In some of the statements following, the Editor of the New York American, probably without the slightest knowledge of the Editor of THE WATCH TOWER and his presentations, has used language that is almost identical in respect to the outlook—that, after the present war will come the greatest revolution ever known and that it will be followed by anarchy. What the Editor of THE WATCH TOWER discerns from the teaching of the Bible and has expressed for the last forty years the Editor of the American now sees without the aid of prophetic information. Doubtless before long the entire world will begin to see the same thing with the eyes of their understanding and, later on, with their natural sight. THE WATCH TOWER is not to be understood as endorsing the New York American or its presentations, past, present or future, on all subjects. We have quoted from it, and are quoting again in this issue, matters which show that its Editor is awake and approximating facts and experiences that soon will be manifest to all. We quote as follows:—
"The Wall Street promoters of the European war loan have told the English and French Commissioners that they are unwilling to murder the manhood of Europe, to make widows of the women, orphans of the children and mourners of the mothers for five per cent, BUT THEY WILL DO IT FOR FIVE AND ONE-HALF PER CENT.
"They have said they would not be responsible for the protraction of this wicked war, the further destruction of inestimable treasures in Europe, the inevitable and possibly disastrous complications in our own financial and political and diplomatic situation here in America for five per cent, BUT THEY WILL FOR ONE-HALF OF ONE PER CENT MORE.
"They have sternly declared that they will not repudiate America's high political principles and abandon America's lofty humanitarian ideas and imperil America's material progress and prosperity for anything less than that additional ONE-HALF OF ONE PER CENT.

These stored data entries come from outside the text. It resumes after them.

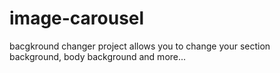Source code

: # image-carousel
bacgkround changer project allows you to change your section background, body background and more...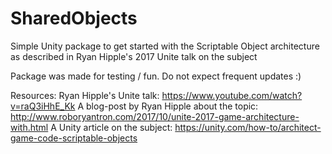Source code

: # SharedObjects
Simple Unity package to get started with the Scriptable Object architecture as described in Ryan Hipple's 2017 Unite talk on the subject

Package was made for testing / fun. Do not expect frequent updates :)

Resources:
Ryan Hipple's Unite talk: https://www.youtube.com/watch?v=raQ3iHhE_Kk
A blog-post by Ryan Hipple about the topic: http://www.roboryantron.com/2017/10/unite-2017-game-architecture-with.html
A Unity article on the subject: https://unity.com/how-to/architect-game-code-scriptable-objects

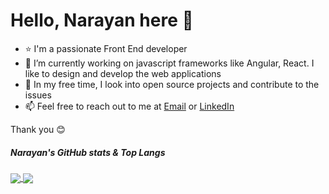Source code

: # Hello, Narayan here 👋

- ⭐ I'm a passionate Front End developer
- 🌱 I’m currently working on javascript frameworks like Angular, React. I like to design and develop the web applications
- 💞️ In my free time, I look into open source projects and contribute to the issues
- 📫 Feel free to reach out to me at [Email](mailto:narayandeshmukh16@gmail.com) or [LinkedIn](https://www.linkedin.com/in/narayand16)

Thank you 😊

##### Narayan's GitHub stats & Top Langs

<a href="https://github.com/narayand16">
  <img align="center" src="https://github-readme-stats.vercel.app/api?username=narayand16&hide=issues&count_private=true&show_icons=true" />
</a>

<a href="https://github.com/narayand16">
  <img align="center" src="https://github-readme-stats.vercel.app/api/top-langs/?username=narayand16&layout=compact&langs_count=8" />
</a>


<!---
narayand16/narayand16 is a ✨ special ✨ repository because its `README.md` (this file) appears on your GitHub profile.
You can click the Preview link to take a look at your changes.
--->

"The probabilities now are that the loan will be made, the additional pound of flesh, or half pound of flesh, having been guaranteed, but the punishment for America's evil participation in Europe's wicked war will duly and deservedly come through the revolution and repudiation which are very likely to follow this war.
"If any reader, accustomed to the security of peace, imagines that such depreciation is impossible, let him recall the fact that in French Revolutionary times assignats depreciated to less than three per cent of their value, and assignats, too, were better than treasury notes, for they at least had the value of the land behind them.
"If any reader, accustomed to the sound and stable government of this country, believes that revolution is not now possible in any European State, let him ask himself frankly how long he believes the strong-bodied, stern-minded, plain people of Europe are going to endure the immeasurable misery of this unnatural war into the hellish depths of which they have been precipitated by the vanities and inanities, the enmities and jealousies of their arrogant and ambitious rulers.
"Revolutions are not respectful of royalty, nor of constituted authority, nor of the established order. Revolutions are not regardful of the financial obligations of a deposed and discarded system. Revolutions exhibit no such soft and suave consideration for money and the money power as calm and conservative governments do.
"To evade their humanitarian obligations, and avoid heavy and harrowing responsibilities, the loan promoters of Wall Street say that the particular marked dollars of this loan shall not be used for the purchase of arms and ammunition. Such a statement, however, is insincere and inconclusive.
"We are increasing the financial resources of the countries to which we make this loan by the exact amount of the loan, and their additional financial resources enable them to buy additional arms and ammunition."